We were all musical conservatives, really. Well..., mostly. But Jimi picked up a guitar and strummed our souls with sounds like we'd never heard. The heart and the mind throbbed with the bass, the nerves trying to keep up with the rip. The music was not our style, but we lived by it; we loved it. Highway Chile, Long Hot Summer Night. Life blood. You were more likely to hear Bach there than Rock 'n Roll. But Jimi was there - in every hootch, in every meal, in every breath we took, in every waking hour. In many of the sleeping one.
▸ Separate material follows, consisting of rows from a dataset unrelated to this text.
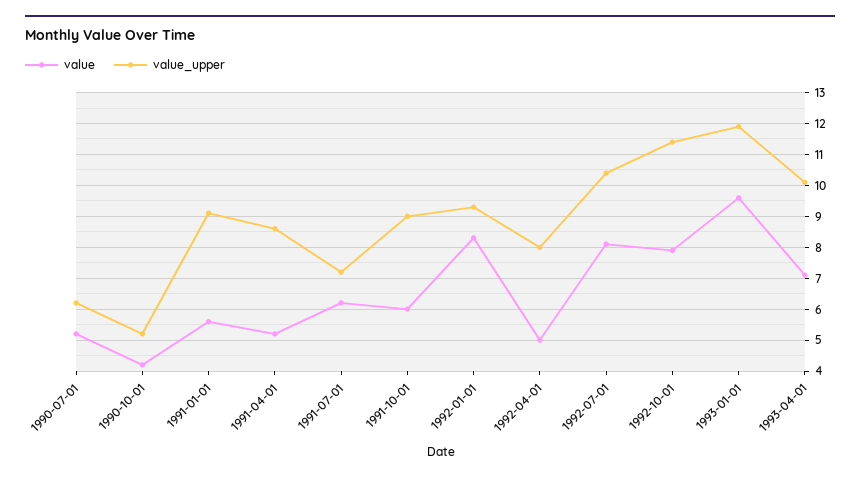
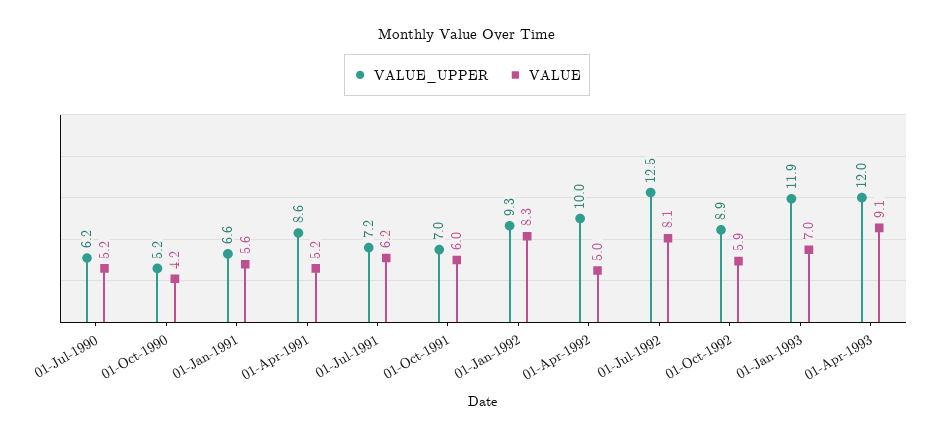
value_upper, 1991-01-01: 9 -> 6.6
value_upper, 1991-10-01: 9 -> 7
value_upper, 1992-04-01: 8 -> 10
value_upper, 1992-07-01: 10.5 -> 12.5
value, 1992-10-01: 8 -> 5.9
value_upper, 1992-10-01: 11.5 -> 8.9
value, 1993-01-01: 9.5 -> 7
value, 1993-04-01: 7 -> 9.1
value_upper, 1993-04-01: 10 -> 12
Maybe it was 'cause he was dead, like so many we knew. Maybe it was 'cause he was different, like we thought we were. Or maybe he just found what really counted to all of us. Crazy fookin' music for a crazy fookin' war. Dunno. Just was. Just is. The spokesman of an age, the poet laureate of the Viet Nam War.

According to the SF rumor mill, Sgt. McCombs requested "Purple Haze" be played at his funeral.

When you get time, go immerse yourself in the words of the good sergeant. He died in 1997, but someone ought to remember him by making a movie out of his recollections. I'd watch it.